- GIVEN DATA
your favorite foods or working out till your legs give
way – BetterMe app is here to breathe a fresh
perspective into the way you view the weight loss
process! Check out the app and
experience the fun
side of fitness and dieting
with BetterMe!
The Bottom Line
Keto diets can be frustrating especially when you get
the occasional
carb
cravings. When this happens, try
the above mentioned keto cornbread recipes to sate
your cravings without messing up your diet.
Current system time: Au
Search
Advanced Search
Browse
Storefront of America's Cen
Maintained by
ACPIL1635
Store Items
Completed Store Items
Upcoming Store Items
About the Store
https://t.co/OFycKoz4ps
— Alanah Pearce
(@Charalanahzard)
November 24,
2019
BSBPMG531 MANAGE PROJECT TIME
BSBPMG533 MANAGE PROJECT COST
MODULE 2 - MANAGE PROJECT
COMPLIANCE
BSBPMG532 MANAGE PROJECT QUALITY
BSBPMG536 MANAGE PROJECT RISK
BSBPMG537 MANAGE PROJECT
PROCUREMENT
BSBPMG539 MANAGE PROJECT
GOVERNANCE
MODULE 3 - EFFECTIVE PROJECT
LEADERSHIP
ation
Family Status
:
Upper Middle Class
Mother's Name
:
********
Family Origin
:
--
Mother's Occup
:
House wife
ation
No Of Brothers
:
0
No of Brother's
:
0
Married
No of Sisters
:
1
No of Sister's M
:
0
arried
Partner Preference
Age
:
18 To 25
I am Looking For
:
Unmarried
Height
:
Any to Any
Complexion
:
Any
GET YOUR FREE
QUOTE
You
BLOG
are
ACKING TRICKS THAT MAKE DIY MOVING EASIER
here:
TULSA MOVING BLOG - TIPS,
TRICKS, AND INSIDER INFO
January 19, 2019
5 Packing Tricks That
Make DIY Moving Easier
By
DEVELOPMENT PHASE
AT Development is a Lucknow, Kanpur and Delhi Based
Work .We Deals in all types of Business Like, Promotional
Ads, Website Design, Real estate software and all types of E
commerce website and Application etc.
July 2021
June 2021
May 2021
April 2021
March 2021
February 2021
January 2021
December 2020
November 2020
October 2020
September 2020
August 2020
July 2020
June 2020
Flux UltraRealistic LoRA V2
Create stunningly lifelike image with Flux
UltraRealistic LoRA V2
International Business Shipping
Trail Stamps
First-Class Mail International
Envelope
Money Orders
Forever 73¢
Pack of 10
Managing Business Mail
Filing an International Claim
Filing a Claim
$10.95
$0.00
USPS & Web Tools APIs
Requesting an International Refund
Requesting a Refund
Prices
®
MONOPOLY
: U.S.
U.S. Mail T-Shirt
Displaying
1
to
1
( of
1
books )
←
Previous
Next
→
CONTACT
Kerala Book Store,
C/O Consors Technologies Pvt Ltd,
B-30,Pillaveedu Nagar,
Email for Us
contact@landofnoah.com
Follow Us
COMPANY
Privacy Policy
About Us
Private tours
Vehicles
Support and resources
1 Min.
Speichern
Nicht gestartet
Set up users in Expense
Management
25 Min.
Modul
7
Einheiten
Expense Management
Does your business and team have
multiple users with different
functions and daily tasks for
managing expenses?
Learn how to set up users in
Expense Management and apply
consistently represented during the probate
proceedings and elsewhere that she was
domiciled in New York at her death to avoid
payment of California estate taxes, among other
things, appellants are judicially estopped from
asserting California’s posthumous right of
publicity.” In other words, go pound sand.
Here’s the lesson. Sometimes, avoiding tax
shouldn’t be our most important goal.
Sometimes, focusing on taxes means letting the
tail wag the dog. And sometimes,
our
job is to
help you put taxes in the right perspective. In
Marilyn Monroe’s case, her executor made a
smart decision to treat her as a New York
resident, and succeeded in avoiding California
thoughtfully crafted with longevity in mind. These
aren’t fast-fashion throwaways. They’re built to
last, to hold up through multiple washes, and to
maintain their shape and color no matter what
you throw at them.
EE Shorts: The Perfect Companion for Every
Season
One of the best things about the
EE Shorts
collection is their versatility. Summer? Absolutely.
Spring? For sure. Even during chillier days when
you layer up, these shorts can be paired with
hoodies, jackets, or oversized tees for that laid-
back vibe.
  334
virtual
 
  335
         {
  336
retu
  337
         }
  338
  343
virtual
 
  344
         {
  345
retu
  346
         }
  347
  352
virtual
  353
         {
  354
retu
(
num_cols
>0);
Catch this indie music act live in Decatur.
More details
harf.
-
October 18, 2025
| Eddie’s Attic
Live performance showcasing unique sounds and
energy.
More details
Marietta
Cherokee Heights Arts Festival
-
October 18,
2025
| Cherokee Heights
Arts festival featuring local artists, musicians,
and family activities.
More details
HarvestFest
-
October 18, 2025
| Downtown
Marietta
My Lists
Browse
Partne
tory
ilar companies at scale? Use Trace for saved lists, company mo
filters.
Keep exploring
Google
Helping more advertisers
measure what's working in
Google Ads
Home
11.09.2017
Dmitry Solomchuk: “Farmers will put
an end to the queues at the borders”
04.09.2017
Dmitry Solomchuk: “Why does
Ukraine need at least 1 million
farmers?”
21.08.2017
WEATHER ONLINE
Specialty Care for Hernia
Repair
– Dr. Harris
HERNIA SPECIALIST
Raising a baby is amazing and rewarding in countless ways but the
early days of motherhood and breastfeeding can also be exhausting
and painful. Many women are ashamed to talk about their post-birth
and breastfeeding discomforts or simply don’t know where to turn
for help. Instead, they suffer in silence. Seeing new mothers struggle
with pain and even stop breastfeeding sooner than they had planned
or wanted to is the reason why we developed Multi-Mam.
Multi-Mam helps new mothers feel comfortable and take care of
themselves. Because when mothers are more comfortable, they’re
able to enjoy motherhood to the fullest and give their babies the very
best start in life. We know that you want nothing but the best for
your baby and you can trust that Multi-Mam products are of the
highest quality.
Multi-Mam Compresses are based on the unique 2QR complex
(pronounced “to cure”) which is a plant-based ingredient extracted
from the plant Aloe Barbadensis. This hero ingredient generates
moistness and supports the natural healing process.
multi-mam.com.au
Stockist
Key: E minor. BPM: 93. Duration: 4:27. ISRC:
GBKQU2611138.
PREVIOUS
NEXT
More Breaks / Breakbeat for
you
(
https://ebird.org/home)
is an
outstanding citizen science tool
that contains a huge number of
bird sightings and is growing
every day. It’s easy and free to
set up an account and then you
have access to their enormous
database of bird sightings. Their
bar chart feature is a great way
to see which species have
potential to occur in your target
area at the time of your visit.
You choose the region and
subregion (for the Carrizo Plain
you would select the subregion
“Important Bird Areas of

- EXERCISE PROMPT
Every record listed above should be reproduced exactly.

- THE ANSWER
your favorite foods or working out till your legs give
way – BetterMe app is here to breathe a fresh
perspective into the way you view the weight loss
process! Check out the app and
experience the fun
side of fitness and dieting
with BetterMe!
The Bottom Line
Keto diets can be frustrating especially when you get
the occasional
carb
cravings. When this happens, try
the above mentioned keto cornbread recipes to sate
your cravings without messing up your diet.
Current system time: Au
Search
Advanced Search
Browse
Storefront of America's Cen
Maintained by
ACPIL1635
Store Items
Completed Store Items
Upcoming Store Items
About the Store
https://t.co/OFycKoz4ps
— Alanah Pearce
(@Charalanahzard)
November 24,
2019
BSBPMG531 MANAGE PROJECT TIME
BSBPMG533 MANAGE PROJECT COST
MODULE 2 - MANAGE PROJECT
COMPLIANCE
BSBPMG532 MANAGE PROJECT QUALITY
BSBPMG536 MANAGE PROJECT RISK
BSBPMG537 MANAGE PROJECT
PROCUREMENT
BSBPMG539 MANAGE PROJECT
GOVERNANCE
MODULE 3 - EFFECTIVE PROJECT
LEADERSHIP
ation
Family Status
:
Upper Middle Class
Mother's Name
:
********
Family Origin
:
--
Mother's Occup
:
House wife
ation
No Of Brothers
:
0
No of Brother's
:
0
Married
No of Sisters
:
1
No of Sister's M
:
0
arried
Partner Preference
Age
:
18 To 25
I am Looking For
:
Unmarried
Height
:
Any to Any
Complexion
:
Any
GET YOUR FREE
QUOTE
You
BLOG
are
ACKING TRICKS THAT MAKE DIY MOVING EASIER
here:
TULSA MOVING BLOG - TIPS,
TRICKS, AND INSIDER INFO
January 19, 2019
5 Packing Tricks That
Make DIY Moving Easier
By
DEVELOPMENT PHASE
AT Development is a Lucknow, Kanpur and Delhi Based
Work .We Deals in all types of Business Like, Promotional
Ads, Website Design, Real estate software and all types of E
commerce website and Application etc.
July 2021
June 2021
May 2021
April 2021
March 2021
February 2021
January 2021
December 2020
November 2020
October 2020
September 2020
August 2020
July 2020
June 2020
Flux UltraRealistic LoRA V2
Create stunningly lifelike image with Flux
UltraRealistic LoRA V2
International Business Shipping
Trail Stamps
First-Class Mail International
Envelope
Money Orders
Forever 73¢
Pack of 10
Managing Business Mail
Filing an International Claim
Filing a Claim
$10.95
$0.00
USPS & Web Tools APIs
Requesting an International Refund
Requesting a Refund
Prices
®
MONOPOLY
: U.S.
U.S. Mail T-Shirt
Displaying
1
to
1
( of
1
books )
←
Previous
Next
→
CONTACT
Kerala Book Store,
C/O Consors Technologies Pvt Ltd,
B-30,Pillaveedu Nagar,
Email for Us
contact@landofnoah.com
Follow Us
COMPANY
Privacy Policy
About Us
Private tours
Vehicles
Support and resources
1 Min.
Speichern
Nicht gestartet
Set up users in Expense
Management
25 Min.
Modul
7
Einheiten
Expense Management
Does your business and team have
multiple users with different
functions and daily tasks for
managing expenses?
Learn how to set up users in
Expense Management and apply
consistently represented during the probate
proceedings and elsewhere that she was
domiciled in New York at her death to avoid
payment of California estate taxes, among other
things, appellants are judicially estopped from
asserting California’s posthumous right of
publicity.” In other words, go pound sand.
Here’s the lesson. Sometimes, avoiding tax
shouldn’t be our most important goal.
Sometimes, focusing on taxes means letting the
tail wag the dog. And sometimes,
our
job is to
help you put taxes in the right perspective. In
Marilyn Monroe’s case, her executor made a
smart decision to treat her as a New York
resident, and succeeded in avoiding California
thoughtfully crafted with longevity in mind. These
aren’t fast-fashion throwaways. They’re built to
last, to hold up through multiple washes, and to
maintain their shape and color no matter what
you throw at them.
EE Shorts: The Perfect Companion for Every
Season
One of the best things about the
EE Shorts
collection is their versatility. Summer? Absolutely.
Spring? For sure. Even during chillier days when
you layer up, these shorts can be paired with
hoodies, jackets, or oversized tees for that laid-
back vibe.
  334
virtual
 
  335
         {
  336
retu
  337
         }
  338
  343
virtual
 
  344
         {
  345
retu
  346
         }
  347
  352
virtual
  353
         {
  354
retu
(
num_cols
>0);
Catch this indie music act live in Decatur.
More details
harf.
-
October 18, 2025
| Eddie’s Attic
Live performance showcasing unique sounds and
energy.
More details
Marietta
Cherokee Heights Arts Festival
-
October 18,
2025
| Cherokee Heights
Arts festival featuring local artists, musicians,
and family activities.
More details
HarvestFest
-
October 18, 2025
| Downtown
Marietta
My Lists
Browse
Partne
tory
ilar companies at scale? Use Trace for saved lists, company mo
filters.
Keep exploring
Google
Helping more advertisers
measure what's working in
Google Ads
Home
11.09.2017
Dmitry Solomchuk: “Farmers will put
an end to the queues at the borders”
04.09.2017
Dmitry Solomchuk: “Why does
Ukraine need at least 1 million
farmers?”
21.08.2017
WEATHER ONLINE
Specialty Care for Hernia
Repair
– Dr. Harris
HERNIA SPECIALIST
Raising a baby is amazing and rewarding in countless ways but the
early days of motherhood and breastfeeding can also be exhausting
and painful. Many women are ashamed to talk about their post-birth
and breastfeeding discomforts or simply don’t know where to turn
for help. Instead, they suffer in silence. Seeing new mothers struggle
with pain and even stop breastfeeding sooner than they had planned
or wanted to is the reason why we developed Multi-Mam.
Multi-Mam helps new mothers feel comfortable and take care of
themselves. Because when mothers are more comfortable, they’re
able to enjoy motherhood to the fullest and give their babies the very
best start in life. We know that you want nothing but the best for
your baby and you can trust that Multi-Mam products are of the
highest quality.
Multi-Mam Compresses are based on the unique 2QR complex
(pronounced “to cure”) which is a plant-based ingredient extracted
from the plant Aloe Barbadensis. This hero ingredient generates
moistness and supports the natural healing process.
multi-mam.com.au
Stockist
Key: E minor. BPM: 93. Duration: 4:27. ISRC:
GBKQU2611138.
PREVIOUS
NEXT
More Breaks / Breakbeat for
you
(
https://ebird.org/home)
is an
outstanding citizen science tool
that contains a huge number of
bird sightings and is growing
every day. It’s easy and free to
set up an account and then you
have access to their enormous
database of bird sightings. Their
bar chart feature is a great way
to see which species have
potential to occur in your target
area at the time of your visit.
You choose the region and
subregion (for the Carrizo Plain
you would select the subregion
“Important Bird Areas of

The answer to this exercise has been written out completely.